Aim of the task:
Extend the news report on the review of Killingsworth's exit pay from Blue Cross, writing on from its last sentence.

Reading text:
=====
The review was launched a day after the state’s largest health plan disclosed that Killingsworth collected $8.6 million in total compensation last year, including $1.4 million in severance pay, after resigning unexpectedly from the top post at the Boston-based insurance carrier.

In addition, he will receive $1.8 million in severance this year and $925,000 next year.

“I understand why the public is upset,’’ Coakley said in an interview.

“This is a CEO of a not-for-profit. Our job is to understand the thought process of the board, what was the diligence that they employed in determining the terms and amounts, and were there appropriate deliberations in terms of their duty as a nonprofit.’’

While it is a large and complex organization that competes in some markets with for-profit businesses, Blue Cross, like most other Massachusetts health plans, is organized and regulated as a nonprofit charity with a public mission.

Blue Cross officials, in explaining Killingsworth’s generous exit package, noted that it was negotiated as part of his employment contract in the summer of 2005, when the economy was much stronger. But in accepting Killingsworth’s resignation last March, after he had served as chief executive for less than five years, the board agreed to give him the same severance benefits he would have received if he had been terminated under the contract.
=====
Data under study:
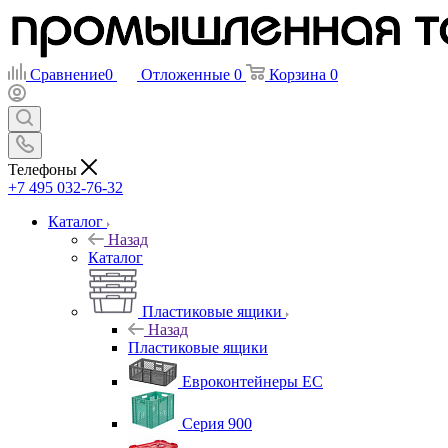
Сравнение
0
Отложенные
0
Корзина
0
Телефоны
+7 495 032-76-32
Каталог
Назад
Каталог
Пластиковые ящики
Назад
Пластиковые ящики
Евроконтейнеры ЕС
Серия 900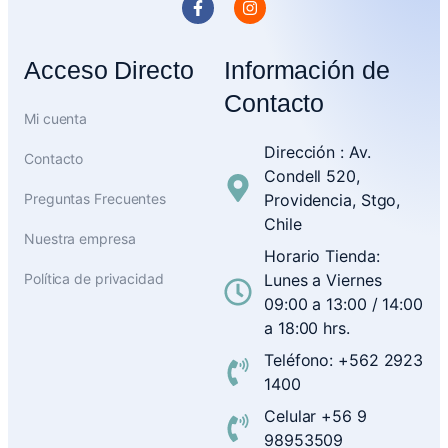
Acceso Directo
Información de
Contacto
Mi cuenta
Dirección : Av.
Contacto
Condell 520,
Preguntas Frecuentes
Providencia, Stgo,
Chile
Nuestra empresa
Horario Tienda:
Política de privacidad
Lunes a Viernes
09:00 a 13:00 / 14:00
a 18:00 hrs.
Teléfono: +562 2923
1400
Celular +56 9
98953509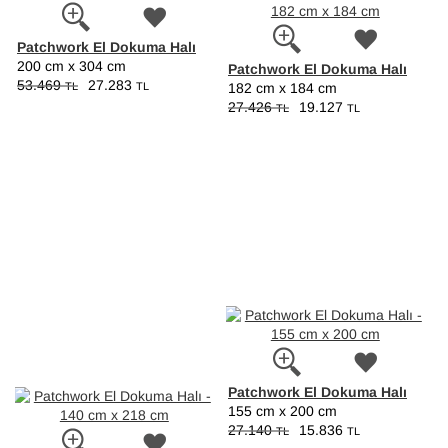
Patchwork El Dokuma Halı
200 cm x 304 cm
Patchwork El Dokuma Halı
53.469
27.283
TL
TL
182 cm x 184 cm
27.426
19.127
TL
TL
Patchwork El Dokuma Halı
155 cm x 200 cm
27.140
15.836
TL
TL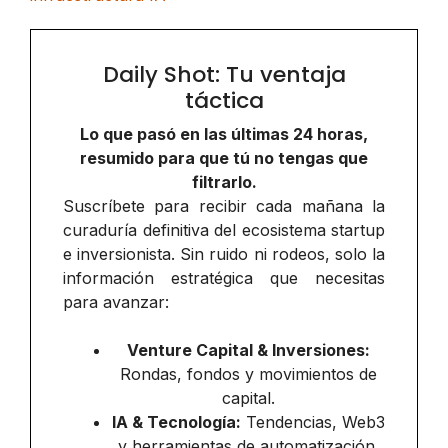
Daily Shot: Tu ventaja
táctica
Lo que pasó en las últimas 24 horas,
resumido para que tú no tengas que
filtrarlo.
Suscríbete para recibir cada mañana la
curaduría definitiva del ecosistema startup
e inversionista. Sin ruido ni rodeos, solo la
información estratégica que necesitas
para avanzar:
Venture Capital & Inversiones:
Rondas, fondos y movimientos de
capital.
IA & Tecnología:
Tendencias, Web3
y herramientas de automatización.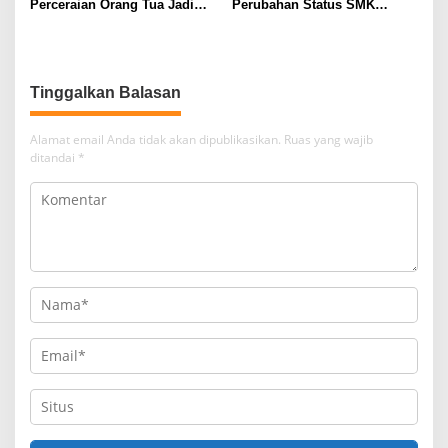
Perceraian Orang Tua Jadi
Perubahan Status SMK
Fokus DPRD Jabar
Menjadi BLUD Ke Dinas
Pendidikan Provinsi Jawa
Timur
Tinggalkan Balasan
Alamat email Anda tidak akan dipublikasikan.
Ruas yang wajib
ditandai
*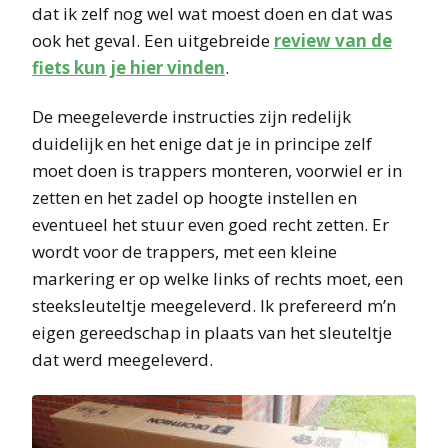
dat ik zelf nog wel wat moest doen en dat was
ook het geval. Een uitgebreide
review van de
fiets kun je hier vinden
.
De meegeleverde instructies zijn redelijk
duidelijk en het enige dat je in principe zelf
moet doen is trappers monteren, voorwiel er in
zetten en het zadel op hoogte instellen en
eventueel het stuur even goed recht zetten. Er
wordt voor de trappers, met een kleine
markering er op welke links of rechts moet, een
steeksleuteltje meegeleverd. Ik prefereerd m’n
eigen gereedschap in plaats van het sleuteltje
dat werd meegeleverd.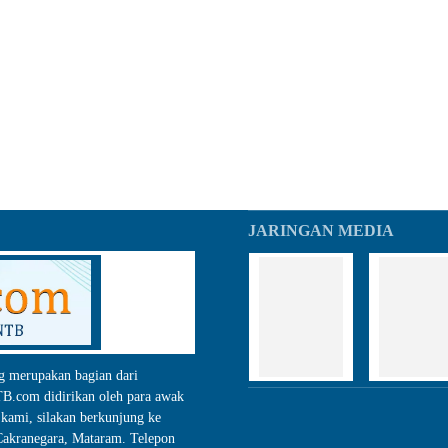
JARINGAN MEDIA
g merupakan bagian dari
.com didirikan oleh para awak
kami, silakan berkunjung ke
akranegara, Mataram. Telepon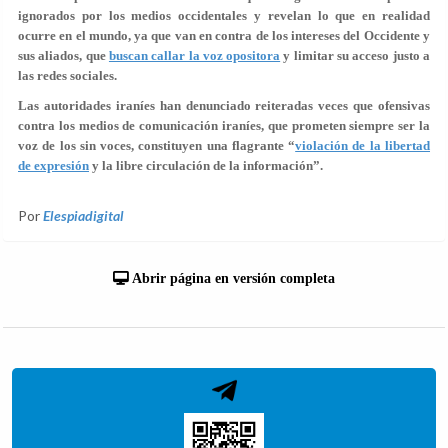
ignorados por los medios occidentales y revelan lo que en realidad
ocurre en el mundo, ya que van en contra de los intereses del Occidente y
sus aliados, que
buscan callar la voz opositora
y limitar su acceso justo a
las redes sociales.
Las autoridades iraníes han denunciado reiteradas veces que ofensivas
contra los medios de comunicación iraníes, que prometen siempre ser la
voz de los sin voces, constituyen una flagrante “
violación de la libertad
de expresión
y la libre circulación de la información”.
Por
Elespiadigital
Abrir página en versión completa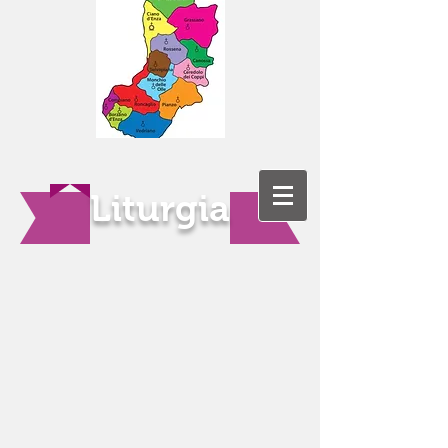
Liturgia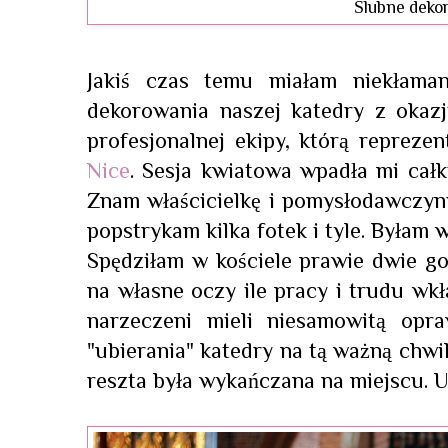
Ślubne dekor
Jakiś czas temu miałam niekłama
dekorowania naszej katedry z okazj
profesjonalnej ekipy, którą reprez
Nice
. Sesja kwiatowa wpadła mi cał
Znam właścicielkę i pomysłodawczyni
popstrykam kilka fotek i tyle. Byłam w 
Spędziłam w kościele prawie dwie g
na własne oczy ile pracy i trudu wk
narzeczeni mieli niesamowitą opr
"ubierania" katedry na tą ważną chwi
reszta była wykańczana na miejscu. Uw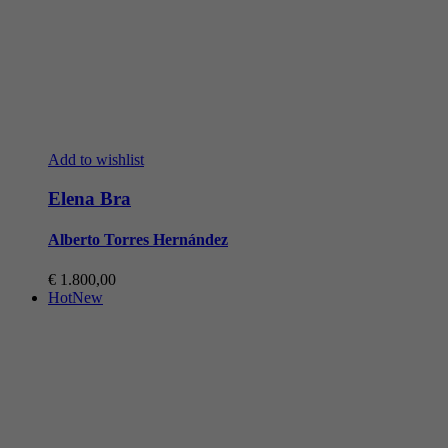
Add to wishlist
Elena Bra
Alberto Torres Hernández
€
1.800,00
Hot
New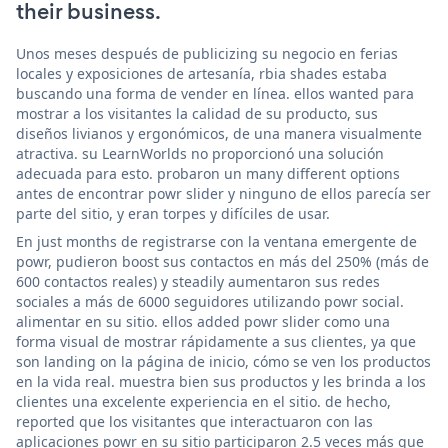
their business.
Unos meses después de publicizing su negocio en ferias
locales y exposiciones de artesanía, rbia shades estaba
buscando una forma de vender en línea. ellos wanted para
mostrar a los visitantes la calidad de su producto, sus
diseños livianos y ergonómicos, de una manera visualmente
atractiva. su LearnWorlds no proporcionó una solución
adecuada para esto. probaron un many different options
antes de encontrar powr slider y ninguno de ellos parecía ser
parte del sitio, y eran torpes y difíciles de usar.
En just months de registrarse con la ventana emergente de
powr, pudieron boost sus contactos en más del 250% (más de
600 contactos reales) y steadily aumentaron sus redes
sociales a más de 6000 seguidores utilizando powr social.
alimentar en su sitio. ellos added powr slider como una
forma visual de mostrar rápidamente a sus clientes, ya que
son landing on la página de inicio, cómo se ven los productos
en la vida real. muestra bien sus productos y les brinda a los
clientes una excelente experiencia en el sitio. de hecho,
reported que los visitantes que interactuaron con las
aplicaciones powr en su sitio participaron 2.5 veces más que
=====
Output of the exercise:
“We have been very transparent about this issue from the beginning, and we will continue to be transparent,’’ Blue Cross’s senior vice president, Jay McQuaide, said last night. “And of course we would answer any questions that the attorney general’s office has.’’

The inquiry, led by David Spackman, chief of Coakley’s nonprofits and public charities division, will focus on “the actions taken by the board that led to the original contract terms and separation agreement,’’ a statement from the attorney general’s office said.

After looking into $16.4 million in retirement payments granted to Killingsworth’s predecessor, William Van Faasen, the attorney general’s office in 2009 unveiled plans to tighten its oversight of pay and other practices at nonprofit health care companies in Massachusetts. Van Faasen is the insurer’s current chairman. That led to pressure on Blue Cross to separate the jobs of chairman and chief executive, which were both held by Van Faasen and, initially, by Killingsworth.